Questo perché altrimenti gli adempimenti si sommano – tra Comune, Stato, Regione ognuno mette il suo – e il libero esercizio del diritto di proprietà che si attua attraverso la locazione, in questo caso breve, viene sommerso di adempimenti che diventano veramente eccessivi.

Che si colga, dunque, l’occasione anche per togliere qualcosa a livello regionale e comunale”.

Novità sui affitti brevi e la comunicazione in questura

Obbligo di comunicazione in questura

Confedilizia che commenta la notizia sulla legge ricorda che, le locazioni e le sublocazioni di durata inferiore a trenta giorni, hanno attualmente un obbligo analogo.

E’ previsto infatti dalla legge in caso di presenza nell’immobile di cittadini estranei all’Unione europea e, per le permanenze superiori a un mese, anche in caso di presenza di cittadini Ue, l’obbligo di comunicazione in questura delle generalità delle persone alloggiate. 

Dall’associazione dei proprietari di casa è stato sottolineato: “Confedilizia – nel rilevare che la norma introdotta avrebbe necessitato di un differimento della sua entrata in vigore, per consentire ai cittadini di predisporsi al nuovo adempimento – si augura che la materia delle locazioni brevi abbia finalmente trovato una sua compiuta regolamentazione”.

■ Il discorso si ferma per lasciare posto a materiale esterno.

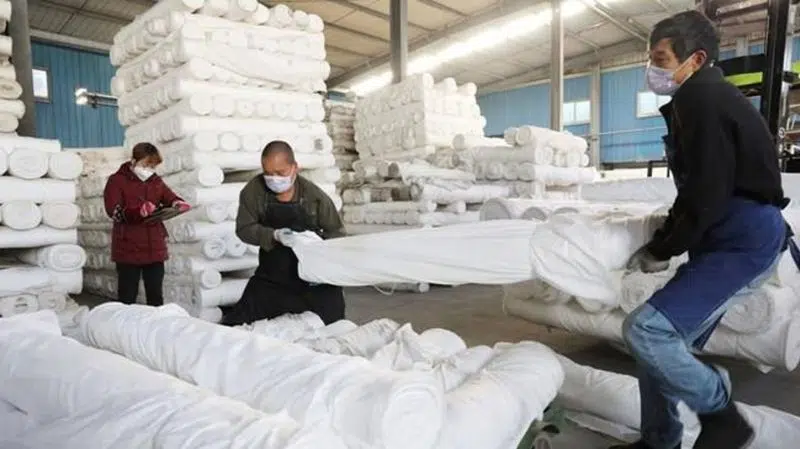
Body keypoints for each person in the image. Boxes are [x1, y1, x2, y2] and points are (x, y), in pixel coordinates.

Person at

E si aggiunge: “Superato – con l’obbligo della ritenuta sulla cedolare secca – ogni timore relativo all’adempimento degli obblighi fiscali, e completato – con la disposizione appena approvata – un rigoroso sistema di controlli ai fini della sicurezza, è auspicabile che non vengano imposti ulteriori oneri burocratici in capo a coloro che, attraverso la locazione breve (a fini lavorativi, di studio, turistici ecc.), contribuiscono in modo rilevante alla crescita della nostra economia e alla riqualificazione delle nostre città”.

Comunicazione in questura dei contratti di locazione brevi come fare

Obbligo della comunicazione in QuesturaLa comunicazione dovrà essere effettuata telematicamente attraverso il sistema “Alloggiati Web”.

La modulistica dovrà essere modificata in base alla tipologia di ospitalità, al tipo di locazione, che non presuppone alcuna autorizzazione pubblica, come previsto invece per le strutture ricettive.